**The data**.
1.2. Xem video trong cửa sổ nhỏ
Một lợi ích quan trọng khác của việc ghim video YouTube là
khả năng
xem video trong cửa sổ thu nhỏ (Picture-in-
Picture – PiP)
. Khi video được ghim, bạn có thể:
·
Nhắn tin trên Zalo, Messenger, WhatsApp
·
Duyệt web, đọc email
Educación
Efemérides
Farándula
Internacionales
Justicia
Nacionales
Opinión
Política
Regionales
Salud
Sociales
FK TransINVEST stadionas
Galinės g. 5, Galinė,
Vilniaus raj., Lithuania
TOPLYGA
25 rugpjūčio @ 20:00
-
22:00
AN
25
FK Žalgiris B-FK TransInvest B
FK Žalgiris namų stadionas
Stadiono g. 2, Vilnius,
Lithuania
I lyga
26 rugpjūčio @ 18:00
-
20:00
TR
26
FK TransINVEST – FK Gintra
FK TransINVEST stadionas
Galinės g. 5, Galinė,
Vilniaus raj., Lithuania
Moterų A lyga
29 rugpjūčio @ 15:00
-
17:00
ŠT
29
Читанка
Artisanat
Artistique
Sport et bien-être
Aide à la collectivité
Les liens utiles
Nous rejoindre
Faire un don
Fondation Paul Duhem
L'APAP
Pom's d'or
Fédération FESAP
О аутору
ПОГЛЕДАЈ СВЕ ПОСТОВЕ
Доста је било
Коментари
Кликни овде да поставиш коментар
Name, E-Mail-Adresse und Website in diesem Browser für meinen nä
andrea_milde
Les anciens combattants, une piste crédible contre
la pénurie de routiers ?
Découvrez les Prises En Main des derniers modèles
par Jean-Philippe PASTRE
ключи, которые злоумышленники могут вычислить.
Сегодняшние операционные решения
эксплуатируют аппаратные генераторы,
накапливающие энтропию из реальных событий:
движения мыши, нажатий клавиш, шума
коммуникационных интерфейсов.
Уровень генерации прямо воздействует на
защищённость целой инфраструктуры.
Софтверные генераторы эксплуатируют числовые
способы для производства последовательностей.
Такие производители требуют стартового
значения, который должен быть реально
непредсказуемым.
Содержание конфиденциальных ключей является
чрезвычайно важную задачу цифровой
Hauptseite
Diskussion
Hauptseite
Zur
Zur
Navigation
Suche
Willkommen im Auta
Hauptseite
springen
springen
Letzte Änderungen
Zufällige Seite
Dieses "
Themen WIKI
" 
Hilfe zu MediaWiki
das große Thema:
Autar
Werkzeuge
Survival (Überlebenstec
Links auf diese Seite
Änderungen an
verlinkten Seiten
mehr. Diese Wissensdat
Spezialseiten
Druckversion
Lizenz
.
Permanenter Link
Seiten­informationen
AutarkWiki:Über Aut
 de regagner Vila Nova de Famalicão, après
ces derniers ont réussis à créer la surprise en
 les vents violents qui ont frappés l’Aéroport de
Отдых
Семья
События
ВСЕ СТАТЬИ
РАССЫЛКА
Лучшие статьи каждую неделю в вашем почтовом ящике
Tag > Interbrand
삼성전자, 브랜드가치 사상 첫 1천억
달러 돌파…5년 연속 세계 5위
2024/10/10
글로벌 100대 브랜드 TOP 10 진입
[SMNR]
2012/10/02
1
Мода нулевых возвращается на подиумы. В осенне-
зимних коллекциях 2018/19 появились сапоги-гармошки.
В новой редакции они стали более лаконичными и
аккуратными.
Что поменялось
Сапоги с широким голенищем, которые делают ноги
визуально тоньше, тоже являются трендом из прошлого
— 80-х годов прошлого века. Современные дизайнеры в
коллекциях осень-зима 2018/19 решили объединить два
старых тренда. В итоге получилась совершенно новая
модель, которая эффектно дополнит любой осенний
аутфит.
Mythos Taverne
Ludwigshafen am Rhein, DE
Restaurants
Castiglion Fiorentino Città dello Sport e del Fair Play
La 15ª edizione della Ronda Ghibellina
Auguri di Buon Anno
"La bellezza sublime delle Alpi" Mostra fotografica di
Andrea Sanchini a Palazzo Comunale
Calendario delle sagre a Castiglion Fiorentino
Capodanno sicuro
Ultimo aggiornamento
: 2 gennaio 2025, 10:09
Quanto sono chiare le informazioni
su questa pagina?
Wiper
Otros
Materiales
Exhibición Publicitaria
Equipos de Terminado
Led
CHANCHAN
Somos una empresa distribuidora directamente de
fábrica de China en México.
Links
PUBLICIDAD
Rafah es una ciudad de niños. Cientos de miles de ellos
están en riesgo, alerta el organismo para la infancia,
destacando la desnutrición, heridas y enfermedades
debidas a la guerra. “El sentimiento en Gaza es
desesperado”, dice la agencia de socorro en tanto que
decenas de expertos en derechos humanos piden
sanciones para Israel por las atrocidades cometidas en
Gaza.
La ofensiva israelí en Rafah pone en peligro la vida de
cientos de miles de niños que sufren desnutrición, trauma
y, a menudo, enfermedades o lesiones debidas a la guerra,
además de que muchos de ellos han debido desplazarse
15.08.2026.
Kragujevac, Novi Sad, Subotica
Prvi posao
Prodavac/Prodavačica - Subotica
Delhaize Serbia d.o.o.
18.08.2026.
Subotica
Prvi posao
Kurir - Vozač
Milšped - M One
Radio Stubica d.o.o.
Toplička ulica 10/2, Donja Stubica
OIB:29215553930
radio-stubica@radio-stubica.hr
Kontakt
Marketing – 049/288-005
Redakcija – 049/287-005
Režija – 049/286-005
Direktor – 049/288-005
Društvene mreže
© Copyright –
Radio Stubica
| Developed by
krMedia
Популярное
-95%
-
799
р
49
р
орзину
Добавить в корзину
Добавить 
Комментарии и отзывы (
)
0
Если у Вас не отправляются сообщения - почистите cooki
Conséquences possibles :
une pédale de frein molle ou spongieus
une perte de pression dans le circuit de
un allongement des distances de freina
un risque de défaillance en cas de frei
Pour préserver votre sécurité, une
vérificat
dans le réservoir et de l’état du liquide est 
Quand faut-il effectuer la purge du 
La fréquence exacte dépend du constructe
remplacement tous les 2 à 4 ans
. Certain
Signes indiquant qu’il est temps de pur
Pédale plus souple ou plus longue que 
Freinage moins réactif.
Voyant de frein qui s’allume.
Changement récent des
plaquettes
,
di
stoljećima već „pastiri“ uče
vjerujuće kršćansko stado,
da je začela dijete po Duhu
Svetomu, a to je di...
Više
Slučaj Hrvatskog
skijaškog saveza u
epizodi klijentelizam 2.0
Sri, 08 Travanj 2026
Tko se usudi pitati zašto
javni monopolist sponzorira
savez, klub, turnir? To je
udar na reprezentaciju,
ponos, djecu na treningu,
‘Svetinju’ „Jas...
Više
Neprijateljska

**Aim of the task**.
Reproduce the text of every record above line by line, keeping each character, line break, and language unchanged.

**Your solution**.
1.2. Xem video trong cửa sổ nhỏ
Một lợi ích quan trọng khác của việc ghim video YouTube là
khả năng
xem video trong cửa sổ thu nhỏ (Picture-in-
Picture – PiP)
. Khi video được ghim, bạn có thể:
·
Nhắn tin trên Zalo, Messenger, WhatsApp
·
Duyệt web, đọc email
Educación
Efemérides
Farándula
Internacionales
Justicia
Nacionales
Opinión
Política
Regionales
Salud
Sociales
FK TransINVEST stadionas
Galinės g. 5, Galinė,
Vilniaus raj., Lithuania
TOPLYGA
25 rugpjūčio @ 20:00
-
22:00
AN
25
FK Žalgiris B-FK TransInvest B
FK Žalgiris namų stadionas
Stadiono g. 2, Vilnius,
Lithuania
I lyga
26 rugpjūčio @ 18:00
-
20:00
TR
26
FK TransINVEST – FK Gintra
FK TransINVEST stadionas
Galinės g. 5, Galinė,
Vilniaus raj., Lithuania
Moterų A lyga
29 rugpjūčio @ 15:00
-
17:00
ŠT
29
Читанка
Artisanat
Artistique
Sport et bien-être
Aide à la collectivité
Les liens utiles
Nous rejoindre
Faire un don
Fondation Paul Duhem
L'APAP
Pom's d'or
Fédération FESAP
О аутору
ПОГЛЕДАЈ СВЕ ПОСТОВЕ
Доста је било
Коментари
Кликни овде да поставиш коментар
Name, E-Mail-Adresse und Website in diesem Browser für meinen nä
andrea_milde
Les anciens combattants, une piste crédible contre
la pénurie de routiers ?
Découvrez les Prises En Main des derniers modèles
par Jean-Philippe PASTRE
ключи, которые злоумышленники могут вычислить.
Сегодняшние операционные решения
эксплуатируют аппаратные генераторы,
накапливающие энтропию из реальных событий:
движения мыши, нажатий клавиш, шума
коммуникационных интерфейсов.
Уровень генерации прямо воздействует на
защищённость целой инфраструктуры.
Софтверные генераторы эксплуатируют числовые
способы для производства последовательностей.
Такие производители требуют стартового
значения, который должен быть реально
непредсказуемым.
Содержание конфиденциальных ключей является
чрезвычайно важную задачу цифровой
Hauptseite
Diskussion
Hauptseite
Zur
Zur
Navigation
Suche
Willkommen im Auta
Hauptseite
springen
springen
Letzte Änderungen
Zufällige Seite
Dieses "
Themen WIKI
" 
Hilfe zu MediaWiki
das große Thema:
Autar
Werkzeuge
Survival (Überlebenstec
Links auf diese Seite
Änderungen an
verlinkten Seiten
mehr. Diese Wissensdat
Spezialseiten
Druckversion
Lizenz
.
Permanenter Link
Seiten­informationen
AutarkWiki:Über Aut
 de regagner Vila Nova de Famalicão, après
ces derniers ont réussis à créer la surprise en
 les vents violents qui ont frappés l’Aéroport de
Отдых
Семья
События
ВСЕ СТАТЬИ
РАССЫЛКА
Лучшие статьи каждую неделю в вашем почтовом ящике
Tag > Interbrand
삼성전자, 브랜드가치 사상 첫 1천억
달러 돌파…5년 연속 세계 5위
2024/10/10
글로벌 100대 브랜드 TOP 10 진입
[SMNR]
2012/10/02
1
Мода нулевых возвращается на подиумы. В осенне-
зимних коллекциях 2018/19 появились сапоги-гармошки.
В новой редакции они стали более лаконичными и
аккуратными.
Что поменялось
Сапоги с широким голенищем, которые делают ноги
визуально тоньше, тоже являются трендом из прошлого
— 80-х годов прошлого века. Современные дизайнеры в
коллекциях осень-зима 2018/19 решили объединить два
старых тренда. В итоге получилась совершенно новая
модель, которая эффектно дополнит любой осенний
аутфит.
Mythos Taverne
Ludwigshafen am Rhein, DE
Restaurants
Castiglion Fiorentino Città dello Sport e del Fair Play
La 15ª edizione della Ronda Ghibellina
Auguri di Buon Anno
"La bellezza sublime delle Alpi" Mostra fotografica di
Andrea Sanchini a Palazzo Comunale
Calendario delle sagre a Castiglion Fiorentino
Capodanno sicuro
Ultimo aggiornamento
: 2 gennaio 2025, 10:09
Quanto sono chiare le informazioni
su questa pagina?
Wiper
Otros
Materiales
Exhibición Publicitaria
Equipos de Terminado
Led
CHANCHAN
Somos una empresa distribuidora directamente de
fábrica de China en México.
Links
PUBLICIDAD
Rafah es una ciudad de niños. Cientos de miles de ellos
están en riesgo, alerta el organismo para la infancia,
destacando la desnutrición, heridas y enfermedades
debidas a la guerra. “El sentimiento en Gaza es
desesperado”, dice la agencia de socorro en tanto que
decenas de expertos en derechos humanos piden
sanciones para Israel por las atrocidades cometidas en
Gaza.
La ofensiva israelí en Rafah pone en peligro la vida de
cientos de miles de niños que sufren desnutrición, trauma
y, a menudo, enfermedades o lesiones debidas a la guerra,
además de que muchos de ellos han debido desplazarse
15.08.2026.
Kragujevac, Novi Sad, Subotica
Prvi posao
Prodavac/Prodavačica - Subotica
Delhaize Serbia d.o.o.
18.08.2026.
Subotica
Prvi posao
Kurir - Vozač
Milšped - M One
Radio Stubica d.o.o.
Toplička ulica 10/2, Donja Stubica
OIB:29215553930
radio-stubica@radio-stubica.hr
Kontakt
Marketing – 049/288-005
Redakcija – 049/287-005
Režija – 049/286-005
Direktor – 049/288-005
Društvene mreže
© Copyright –
Radio Stubica
| Developed by
krMedia
Популярное
-95%
-
799
р
49
р
орзину
Добавить в корзину
Добавить 
Комментарии и отзывы (
)
0
Если у Вас не отправляются сообщения - почистите cooki
Conséquences possibles :
une pédale de frein molle ou spongieus
une perte de pression dans le circuit de
un allongement des distances de freina
un risque de défaillance en cas de frei
Pour préserver votre sécurité, une
vérificat
dans le réservoir et de l’état du liquide est 
Quand faut-il effectuer la purge du 
La fréquence exacte dépend du constructe
remplacement tous les 2 à 4 ans
. Certain
Signes indiquant qu’il est temps de pur
Pédale plus souple ou plus longue que 
Freinage moins réactif.
Voyant de frein qui s’allume.
Changement récent des
plaquettes
,
di
stoljećima već „pastiri“ uče
vjerujuće kršćansko stado,
da je začela dijete po Duhu
Svetomu, a to je di...
Više
Slučaj Hrvatskog
skijaškog saveza u
epizodi klijentelizam 2.0
Sri, 08 Travanj 2026
Tko se usudi pitati zašto
javni monopolist sponzorira
savez, klub, turnir? To je
udar na reprezentaciju,
ponos, djecu na treningu,
‘Svetinju’ „Jas...
Više
Neprijateljska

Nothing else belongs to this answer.